En quête de l’impact sur la santé

Ces dernières découvertes ont permis à Raphaël Rodriguez d'identifier des voies de signalisation impliquant le cuivre et le fer qui semblent être des pistes prometteuses pour de nouveaux traitements contre le cancer et l’inflammation. 
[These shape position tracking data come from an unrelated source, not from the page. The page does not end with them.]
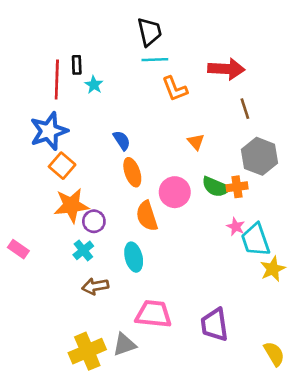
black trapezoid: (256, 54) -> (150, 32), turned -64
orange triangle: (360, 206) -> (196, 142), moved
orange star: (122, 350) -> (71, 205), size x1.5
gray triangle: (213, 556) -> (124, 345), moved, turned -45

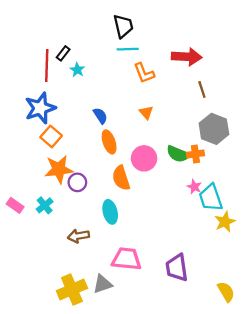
black rectangle: (77, 65) -> (63, 53), turned 40
orange triangle: (196, 142) -> (146, 112), moved
cyan cross: (83, 250) -> (45, 205), moved

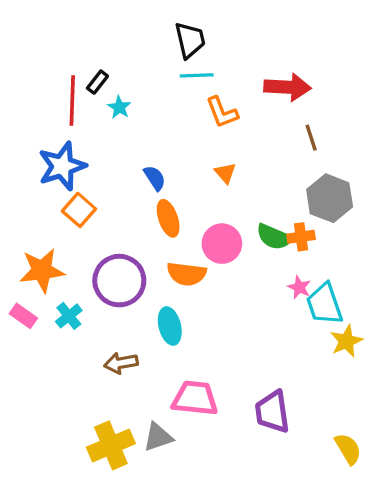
orange star: (59, 169) -> (42, 270), moved
orange semicircle: (121, 178) -> (187, 274), turned -65
purple circle: (77, 182) -> (119, 281), size x1.8

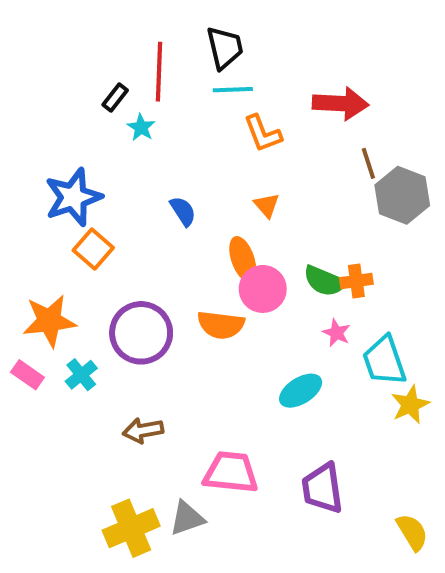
red line: (72, 101) -> (159, 72), moved
gray hexagon: (330, 198) -> (402, 195), moved
orange ellipse: (168, 218) -> (243, 259), moved
pink star: (299, 287) -> (336, 333), moved
cyan ellipse: (170, 326) -> (301, 391), moved, turned 72

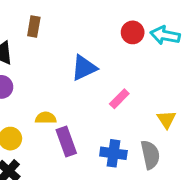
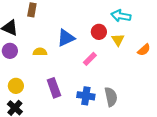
red circle: (133, 32) -> (99, 32), moved
yellow semicircle: (46, 118) -> (40, 52), moved
yellow triangle: (166, 119) -> (118, 40), moved

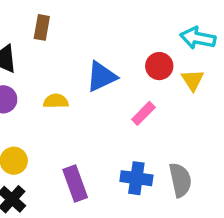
purple rectangle: (54, 88) -> (75, 183), moved

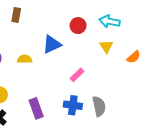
red circle: (159, 66) -> (78, 26), moved
pink rectangle: (143, 113) -> (77, 75), moved

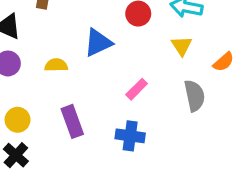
gray semicircle: (99, 106) -> (195, 96), moved
purple rectangle: (36, 108) -> (72, 121), moved

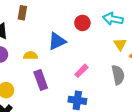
yellow triangle: (182, 46) -> (120, 44), moved
purple rectangle: (72, 121) -> (41, 80), moved

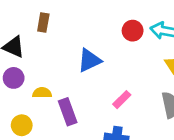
red circle: (82, 23) -> (133, 31), moved
yellow semicircle: (30, 56) -> (42, 93), moved

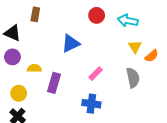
red circle: (133, 31) -> (97, 15), moved
purple rectangle: (68, 112) -> (54, 83), turned 36

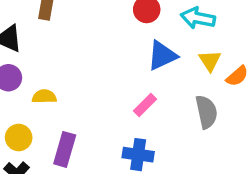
blue triangle: (71, 43) -> (162, 56), moved
purple rectangle: (54, 83) -> (65, 149), moved

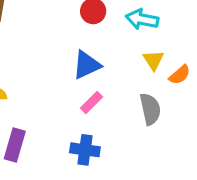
blue triangle: (162, 56) -> (87, 65), moved

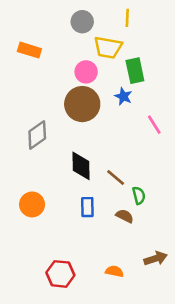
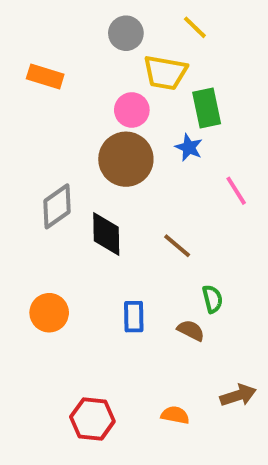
yellow line: (127, 18) -> (195, 27), turned -48
black diamond: (81, 166) -> (106, 234), moved
brown line: (116, 177) -> (177, 246), moved

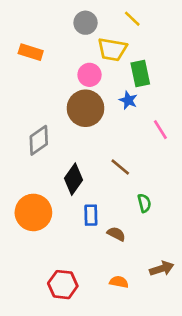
black diamond: (106, 234) -> (73, 179), moved, turned 36
orange circle: (49, 313) -> (33, 212), size x1.4
brown semicircle: (191, 330) -> (116, 234), moved

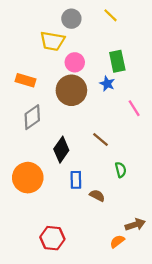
yellow trapezoid: (112, 49) -> (52, 41), moved
orange rectangle: (31, 52) -> (26, 80), moved
orange semicircle: (119, 282) -> (117, 241), moved, turned -48

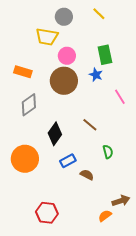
blue rectangle: (76, 180) -> (68, 161), turned 63

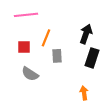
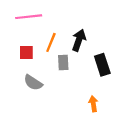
black arrow: (86, 34) -> (79, 40), moved
black rectangle: (92, 58) -> (102, 65), turned -36

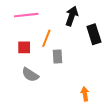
black arrow: (79, 40) -> (72, 16), moved
black rectangle: (102, 65) -> (94, 34), moved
Avec son équipe, ils ont constaté que certaines cellules cancéreuses et immunitaires régulent à la hausse la protéine CD44, qui sert de médiateur à l'absorption du fer et du cuivre dans la cellule. Ce serait le cuivre à l’intérieur la cellule, plus précisément celui qui se trouve dans les mitochondries (organites cellulaires qui produisent de l’énergie, entre autres fonctions), qui stimulerait la production de métabolites importants pour l'activité de protéines dans le noyau de la cellule qui agissent en favorisant l'expression des gènes en lien avec la métastase et avec l'état d’inflammation. De manière intéressante, l'inactivation spécifique de ce cuivre par une petite molécule brevetée développée par Raphaël Rodriguez, la supformine, atténue l'inflammation aiguë in vivo

Ainsi, les travaux de Raphaël Rodriguez et de son équipe ont révélé le rôle central des métaux en tant que régulateurs de transitions entre état cellulaire dans le cancer et l'inflammation. Les mécanismes, les cibles médicamenteuses et les vulnérabilités dans cette voie de signalisation pourront être exploitées pour une intervention thérapeutique, rapprochant le chercheur de son ambition à long terme : impacter la santé.
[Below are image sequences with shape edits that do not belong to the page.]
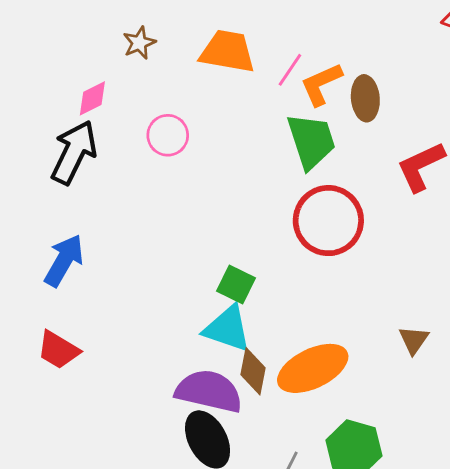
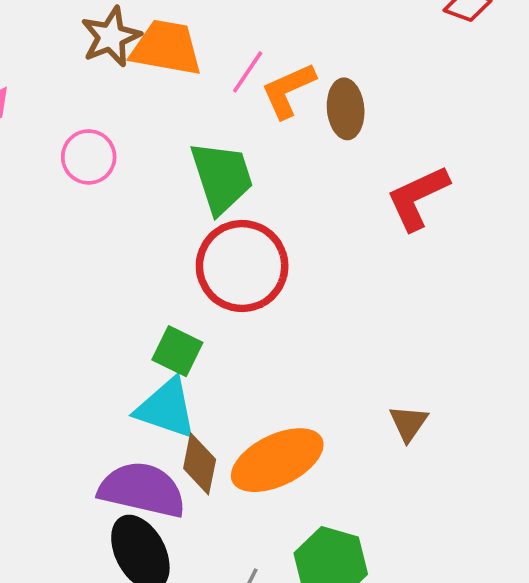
brown star: (139, 43) -> (111, 37), moved, size x1.4
green trapezoid: (311, 141) -> (222, 177), moved
red circle: (328, 221) -> (242, 266), moved

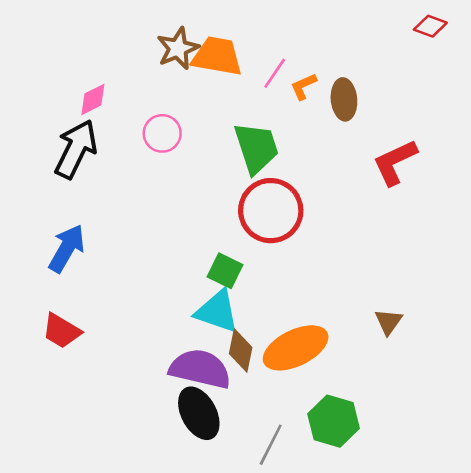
orange L-shape: (288, 90) -> (303, 86), size x0.7

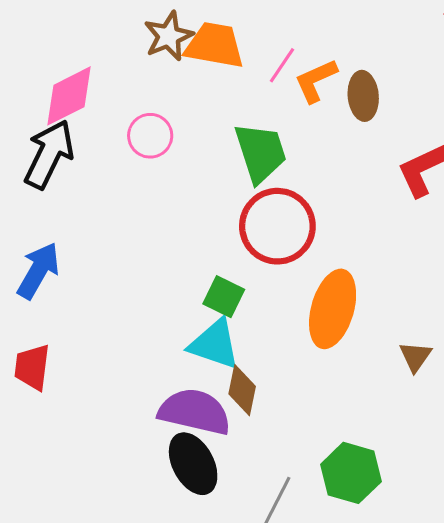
orange L-shape: (303, 86) -> (316, 81), size x1.4
pink diamond: (93, 99) -> (69, 96), size x1.6
red trapezoid: (61, 331) -> (32, 367), turned 66
orange ellipse: (296, 348) -> (333, 309), moved, turned -48

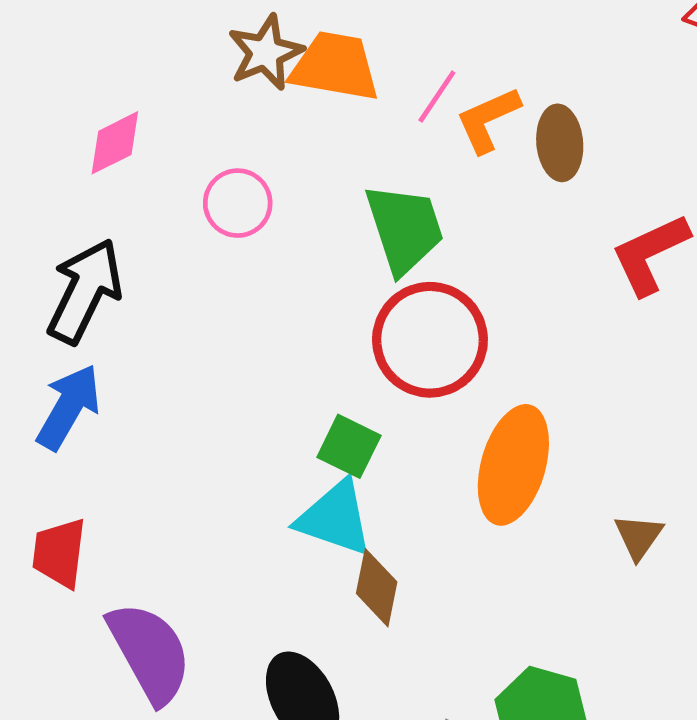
pink diamond: (69, 96) -> (115, 143), size x0.7
black arrow: (49, 154) -> (85, 291), moved
purple semicircle: (195, 412) -> (150, 653), moved, turned 48

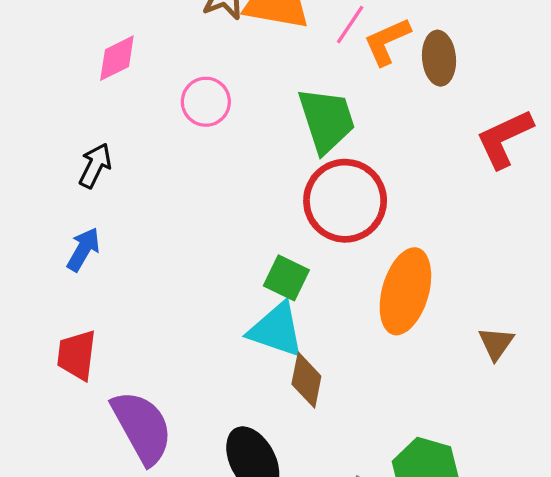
black arrow: (85, 291) -> (95, 165), size x0.6
blue arrow: (69, 407) -> (83, 249), size x0.7

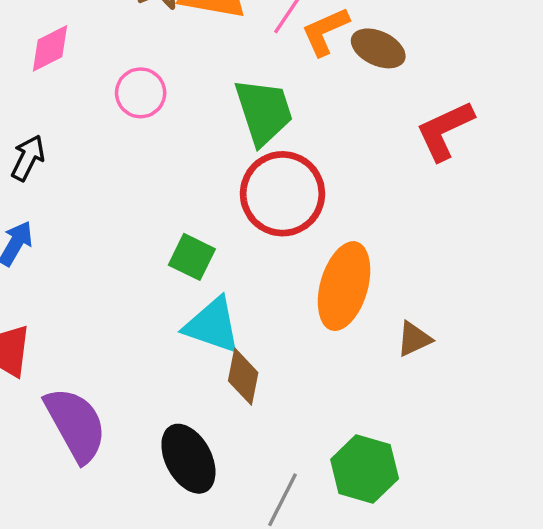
brown ellipse: (439, 58) -> (378, 48), turned -60
green square: (286, 278) -> (192, 257), moved
brown triangle: (496, 343) -> (414, 339), moved, turned 30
« Ma carrière a été dominée par l'idée que mes actions auraient un impact sur la santé. »

Raphaël Rodriguez | Prix Liliane Bettencourt pour les Sciences du vivant 2023

Raphaël Rodriguez en quelques mots

Originaire d’Avignon, Raphaël a obtenu son doctorat à Marseille et Oxford et poursuivi sa formation post-doctorale à Cambridge (Royaume-Uni). Chercheur à l’Institut de Chimie des Substances Naturelles (Gif-sur-Yvette) au CNRS entre 2012 et 2015, il dirige une équipe de recherche à l’Institut Curie depuis 2015. Depuis, il a obtenu un financement ERC Consolidator et de nombreuses distinctions, comme le Tetrahedron Young Investigator Award en 2019. Il est membre de la Royal Society of Chemistry et Chevalier de l'Ordre National du Mérite.
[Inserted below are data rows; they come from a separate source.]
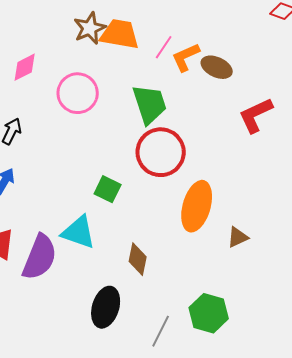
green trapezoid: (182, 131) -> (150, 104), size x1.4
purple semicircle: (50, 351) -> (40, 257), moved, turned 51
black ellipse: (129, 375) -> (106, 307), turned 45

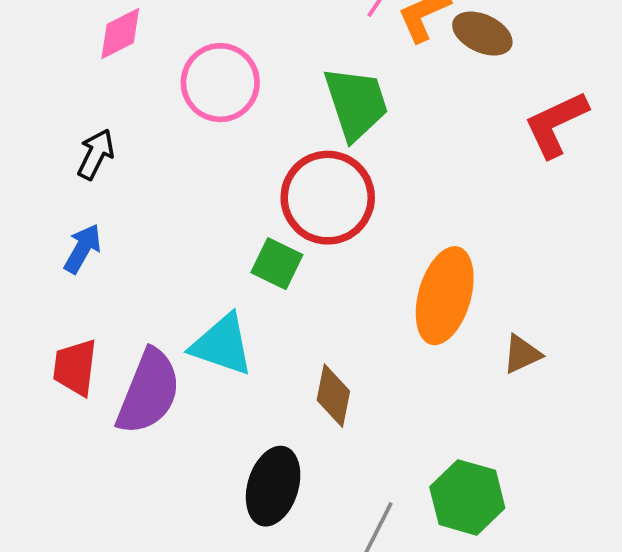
red circle: (161, 152) -> (328, 198), moved

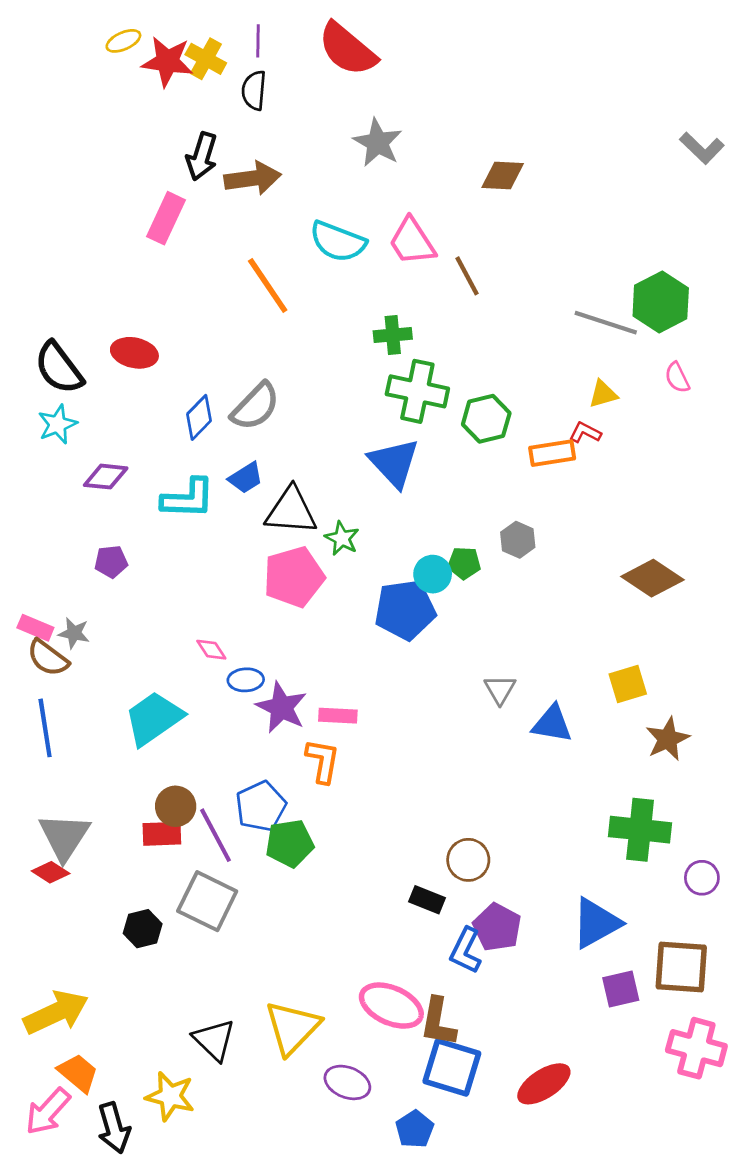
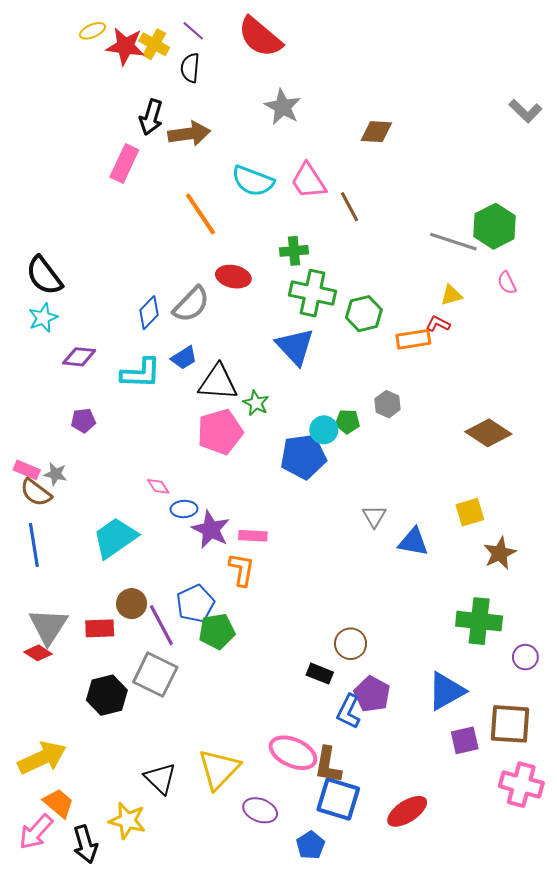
purple line: (258, 41) -> (193, 31), turned -50
red ellipse: (134, 353) -> (233, 277), moved
red rectangle: (162, 834) -> (100, 628), moved
black hexagon: (143, 929) -> (107, 695), size x1.4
© Romain Redler/Art in Research pour la Fondation Bettencourt Schueller

Prix Liliane Bettencourt pour les sciences du vivant

Le Prix Liliane Bettencourt pour les sciences du vivant récompense chaque année un chercheur de moins de 45 ans pour l’excellence de ses travaux et sa contribution remarquable à son domaine de recherche scientifique. Ce prix est attribué selon les années à un chercheur établi en France ou travaillant dans un autre pays d'Europe. Vingt-sept lauréats ont été récompensés depuis 1997. A partir de 2023, la dotation de ce prix récompense personnellement le lauréat à hauteur de 100 000 euros.